I normally pick my next entry in this series at random, but events this past week have inspired me to make an exception. NASA has announced the discovery of Trappist-1, a super-cool dwarf star with seven Earth-like planets all surrounding it in very close orbits. Each of these worlds is closer to Trappist-1 than Mercury is to the Sun, but because Trappist-1 is so cool, at least three of these planets are within the so-called “Goldilocks zone” where we might expect to find life. Two more are on the edges of that zone. All in all, we have found a place teems with potential new homes for humanity, or might already be homes to alien life. And at only 40 light-years away, it’s basically right in our galactic neighborhood, suggesting that we might not have to go nearly as far as we once thought to find a planet somewhat similar to our homeworld. This is, simply put, some of the most exciting astronomical news we have received in a very long time. And depending on what we do with this information, and what more we learn of Trappist’s worlds, this discovery might be one that has a profound impact on the direction of our species.

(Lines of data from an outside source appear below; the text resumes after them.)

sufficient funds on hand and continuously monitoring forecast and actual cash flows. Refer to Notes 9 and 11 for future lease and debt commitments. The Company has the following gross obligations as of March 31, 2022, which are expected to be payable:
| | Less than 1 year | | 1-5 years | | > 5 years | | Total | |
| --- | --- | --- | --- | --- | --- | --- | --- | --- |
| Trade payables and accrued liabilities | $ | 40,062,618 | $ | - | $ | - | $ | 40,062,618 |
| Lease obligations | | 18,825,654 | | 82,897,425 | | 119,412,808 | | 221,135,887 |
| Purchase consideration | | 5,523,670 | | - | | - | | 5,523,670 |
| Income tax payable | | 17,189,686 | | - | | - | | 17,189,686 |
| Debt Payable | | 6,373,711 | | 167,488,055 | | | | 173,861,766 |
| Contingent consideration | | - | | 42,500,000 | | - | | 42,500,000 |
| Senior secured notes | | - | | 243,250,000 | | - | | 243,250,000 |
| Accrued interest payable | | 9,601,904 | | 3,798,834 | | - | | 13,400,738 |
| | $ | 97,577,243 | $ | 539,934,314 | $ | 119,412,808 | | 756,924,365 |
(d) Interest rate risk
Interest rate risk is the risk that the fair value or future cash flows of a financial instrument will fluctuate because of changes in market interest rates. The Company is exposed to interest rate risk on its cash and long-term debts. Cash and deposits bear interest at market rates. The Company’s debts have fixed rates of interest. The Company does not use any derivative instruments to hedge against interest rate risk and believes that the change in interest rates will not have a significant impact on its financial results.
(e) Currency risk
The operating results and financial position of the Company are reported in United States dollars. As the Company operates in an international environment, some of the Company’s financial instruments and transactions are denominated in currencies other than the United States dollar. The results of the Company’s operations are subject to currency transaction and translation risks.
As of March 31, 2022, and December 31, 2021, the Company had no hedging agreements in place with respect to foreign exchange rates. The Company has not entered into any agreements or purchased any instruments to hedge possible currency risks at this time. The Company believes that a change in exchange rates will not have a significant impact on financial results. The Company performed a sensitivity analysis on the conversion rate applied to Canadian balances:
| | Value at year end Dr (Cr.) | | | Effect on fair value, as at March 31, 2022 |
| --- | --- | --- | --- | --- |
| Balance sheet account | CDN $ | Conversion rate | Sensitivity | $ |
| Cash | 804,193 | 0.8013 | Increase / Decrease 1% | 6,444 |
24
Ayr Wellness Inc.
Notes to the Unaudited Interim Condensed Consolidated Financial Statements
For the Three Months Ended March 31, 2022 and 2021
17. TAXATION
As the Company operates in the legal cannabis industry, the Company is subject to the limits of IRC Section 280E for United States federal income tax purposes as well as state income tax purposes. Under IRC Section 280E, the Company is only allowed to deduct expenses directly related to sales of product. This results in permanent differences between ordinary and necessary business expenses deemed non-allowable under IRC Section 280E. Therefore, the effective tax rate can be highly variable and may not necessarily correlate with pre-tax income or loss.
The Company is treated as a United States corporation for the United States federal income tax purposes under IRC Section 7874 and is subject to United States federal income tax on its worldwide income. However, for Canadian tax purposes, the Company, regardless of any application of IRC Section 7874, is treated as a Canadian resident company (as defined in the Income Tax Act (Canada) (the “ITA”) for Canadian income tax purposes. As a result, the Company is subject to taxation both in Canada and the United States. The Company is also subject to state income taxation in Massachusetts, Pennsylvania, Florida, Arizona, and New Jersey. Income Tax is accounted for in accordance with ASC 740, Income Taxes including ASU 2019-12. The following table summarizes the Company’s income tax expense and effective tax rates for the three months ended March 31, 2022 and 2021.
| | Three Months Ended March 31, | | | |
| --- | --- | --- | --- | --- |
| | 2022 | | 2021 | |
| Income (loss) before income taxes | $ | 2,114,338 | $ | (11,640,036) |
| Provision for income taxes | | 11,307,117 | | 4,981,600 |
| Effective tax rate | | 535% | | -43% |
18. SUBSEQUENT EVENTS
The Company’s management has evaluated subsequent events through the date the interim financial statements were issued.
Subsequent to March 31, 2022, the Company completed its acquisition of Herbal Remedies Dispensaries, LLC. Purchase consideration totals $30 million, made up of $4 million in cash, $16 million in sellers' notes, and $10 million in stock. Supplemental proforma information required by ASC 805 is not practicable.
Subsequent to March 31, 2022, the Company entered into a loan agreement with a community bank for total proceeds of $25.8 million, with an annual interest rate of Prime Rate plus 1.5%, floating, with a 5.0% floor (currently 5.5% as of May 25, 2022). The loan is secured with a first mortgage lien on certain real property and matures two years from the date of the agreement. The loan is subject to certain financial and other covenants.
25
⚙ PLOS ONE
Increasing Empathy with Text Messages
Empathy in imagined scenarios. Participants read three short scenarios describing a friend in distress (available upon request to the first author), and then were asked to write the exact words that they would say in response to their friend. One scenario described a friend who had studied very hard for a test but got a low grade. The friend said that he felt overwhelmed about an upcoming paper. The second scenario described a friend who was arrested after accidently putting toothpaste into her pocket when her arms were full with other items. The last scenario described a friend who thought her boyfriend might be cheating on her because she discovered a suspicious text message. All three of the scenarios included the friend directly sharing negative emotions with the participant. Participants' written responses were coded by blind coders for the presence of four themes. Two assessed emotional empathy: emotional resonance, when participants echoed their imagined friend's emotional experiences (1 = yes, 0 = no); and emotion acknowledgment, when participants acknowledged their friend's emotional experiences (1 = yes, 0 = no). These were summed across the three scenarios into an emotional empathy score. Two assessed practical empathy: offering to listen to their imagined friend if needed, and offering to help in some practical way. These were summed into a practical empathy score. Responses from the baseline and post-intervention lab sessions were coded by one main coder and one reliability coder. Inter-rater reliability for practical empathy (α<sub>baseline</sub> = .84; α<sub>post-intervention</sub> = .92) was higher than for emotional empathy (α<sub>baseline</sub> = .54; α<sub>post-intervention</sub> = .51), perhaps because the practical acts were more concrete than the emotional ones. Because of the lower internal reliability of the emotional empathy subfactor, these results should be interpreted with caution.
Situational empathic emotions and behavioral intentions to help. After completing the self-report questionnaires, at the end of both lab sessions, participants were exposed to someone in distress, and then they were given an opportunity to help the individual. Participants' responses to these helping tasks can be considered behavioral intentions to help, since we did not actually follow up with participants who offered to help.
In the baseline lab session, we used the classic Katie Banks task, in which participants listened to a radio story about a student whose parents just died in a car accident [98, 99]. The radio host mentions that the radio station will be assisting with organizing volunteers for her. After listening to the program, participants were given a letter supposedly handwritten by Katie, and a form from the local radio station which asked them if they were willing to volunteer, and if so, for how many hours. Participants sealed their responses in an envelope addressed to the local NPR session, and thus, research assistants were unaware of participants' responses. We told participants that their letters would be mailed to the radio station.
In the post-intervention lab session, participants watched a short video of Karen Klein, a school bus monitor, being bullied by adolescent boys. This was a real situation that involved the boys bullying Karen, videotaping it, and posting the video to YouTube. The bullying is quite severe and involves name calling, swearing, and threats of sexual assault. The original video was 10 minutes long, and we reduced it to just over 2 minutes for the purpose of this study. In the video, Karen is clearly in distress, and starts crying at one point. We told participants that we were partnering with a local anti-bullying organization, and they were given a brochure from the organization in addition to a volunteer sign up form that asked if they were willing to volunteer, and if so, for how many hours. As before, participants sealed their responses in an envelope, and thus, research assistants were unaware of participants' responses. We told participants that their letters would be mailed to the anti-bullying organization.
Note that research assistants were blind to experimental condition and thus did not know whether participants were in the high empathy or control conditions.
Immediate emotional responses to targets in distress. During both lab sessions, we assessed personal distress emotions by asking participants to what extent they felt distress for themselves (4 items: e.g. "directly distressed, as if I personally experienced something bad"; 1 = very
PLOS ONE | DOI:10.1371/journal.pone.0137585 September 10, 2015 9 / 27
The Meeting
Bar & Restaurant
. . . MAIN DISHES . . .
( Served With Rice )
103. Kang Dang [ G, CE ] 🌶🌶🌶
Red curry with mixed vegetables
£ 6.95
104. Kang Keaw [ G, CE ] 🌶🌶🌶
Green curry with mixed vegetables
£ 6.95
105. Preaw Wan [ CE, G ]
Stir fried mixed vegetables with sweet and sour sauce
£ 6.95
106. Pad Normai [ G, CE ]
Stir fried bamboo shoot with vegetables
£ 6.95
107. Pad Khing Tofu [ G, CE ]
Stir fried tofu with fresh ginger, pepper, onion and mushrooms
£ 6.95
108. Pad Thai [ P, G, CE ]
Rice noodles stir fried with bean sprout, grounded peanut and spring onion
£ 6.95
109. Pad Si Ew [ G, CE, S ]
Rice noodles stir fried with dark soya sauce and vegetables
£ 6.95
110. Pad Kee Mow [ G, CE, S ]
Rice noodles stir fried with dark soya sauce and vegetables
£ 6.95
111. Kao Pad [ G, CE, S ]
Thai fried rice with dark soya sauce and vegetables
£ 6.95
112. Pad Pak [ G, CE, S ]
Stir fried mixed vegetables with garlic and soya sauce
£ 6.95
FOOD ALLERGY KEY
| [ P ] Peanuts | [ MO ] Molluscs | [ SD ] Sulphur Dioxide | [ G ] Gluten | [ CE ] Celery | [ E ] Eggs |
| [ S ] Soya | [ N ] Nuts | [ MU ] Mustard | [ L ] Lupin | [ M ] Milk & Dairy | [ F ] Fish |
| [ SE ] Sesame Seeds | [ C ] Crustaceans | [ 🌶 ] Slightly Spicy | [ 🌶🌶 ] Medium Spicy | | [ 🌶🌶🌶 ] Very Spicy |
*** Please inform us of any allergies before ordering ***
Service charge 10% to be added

The devil is in the details, however. Indeed, this star is only 40 light-years away, which considering the scale of our galaxy, is indeed just a trip across the street. But in the scale of humanity, it’s an impossible journey, given our current technology. To give you a sense of how far it is to Trappist-1, if you were to drive the distance from the Sun to Pluto at highway speeds, it would take you 6,000 years to complete the trip, and that’s only 328.4 light minutes. 40 light-years is a hell of a long ride. That is, if we never figure out a faster way to cross the distance.
But until we do, grappling with the enormity of space travel remains a big conceptual gap for a lot of folks who don’t normally dwell on such matters. But one of the greatest illustrations of it is the opening scene of Contact, the adaptation of Carl Sagan’s novel of the same name. This opening is also the movie’s moment of truth for me, for we begin right over the Earth, listening to radio communications in real time. We begin panning back, farther and farther out, past the moon, past Mars, past the asteroids, Saturn, Uranus, Neptune, Pluto…out past the next closest star. And as we keep retreating into the cosmos, the radio traffic we hear gets older and older until we realize we’re at the distance that our earliest radio signals have reached now. And even then, it’s just not that far away, in galactic terms. Farther out we go, into the silence of the void until stars whip by faster and faster, and we hit the edge of our galaxy, and that recedes until we see another galaxy, and then another. And soon, they fill the expanse as thick as stars until we are so incredibly far from home that we begin to just hit the very beginnings of the enormity of the universe. That is what we are such a small part of. Within all of that is our pale blue dot. Our one and only home.
That’s just the setup; a conceptual prologue for the story to follow. Which, to be honest, I am not a huge fan of. Dr. Ellie Arroway works for SETI searching for signals from extraterrestrial intelligence. She hits a number of roadblocks, both personal and professional, on her quest, but she eventually discovers a signal amid all of the universe’s background noise that could only have come from aliens. When the signal is received fully and decoded, it contains the blueprint for a kind of wormhole vehicle that would allow humanity to travel to the far corners of the universe. Once this secret gets out, the government immediately takes interest in things that just a few days earlier it would have been happy to de-fund. And while the Ellie Arroways of the world should be free to run this project as the natural experts in this field, bureaucrats interfere, as do religious factions suddenly interested in whether our first contact with an alien species will be made by somebody who presents a belief in God. Sagan himself seemed to take a dim view of religion as a means of explaining the universe, and here in Contact, he makes the point that if we’re given a chance to actually see other worlds and speak with other alien civilizations, religion will try to make one last effort to keep us in the dark ages. It’s a heavy-handed point, and honestly, not one particularly well made in this story, feeling more like an unnecessary source of conflict in a story that hardly needed one. Nevertheless, Elle does get to take that trip on the alien vessel, and see things no human has ever seen, and which fewer are prepared to understand. When she comes home, people are only too ready not to believe what she reports—another leaden effort to undermine Sagan’s own optimism in humanity for the sake of keeping the story grounded.
For the ways in which Contact doesn’t really work for me, I still love the spirit of the thing, and the thesis behind it all: that if we play our cards right, humanity might still get that chance to cross the distance between us and the next star to the left and see what’s there. But first, we have to prove ourselves worthy. After all, it’s an awfully long way to go, both to travel a starship, and for us to progress as a species.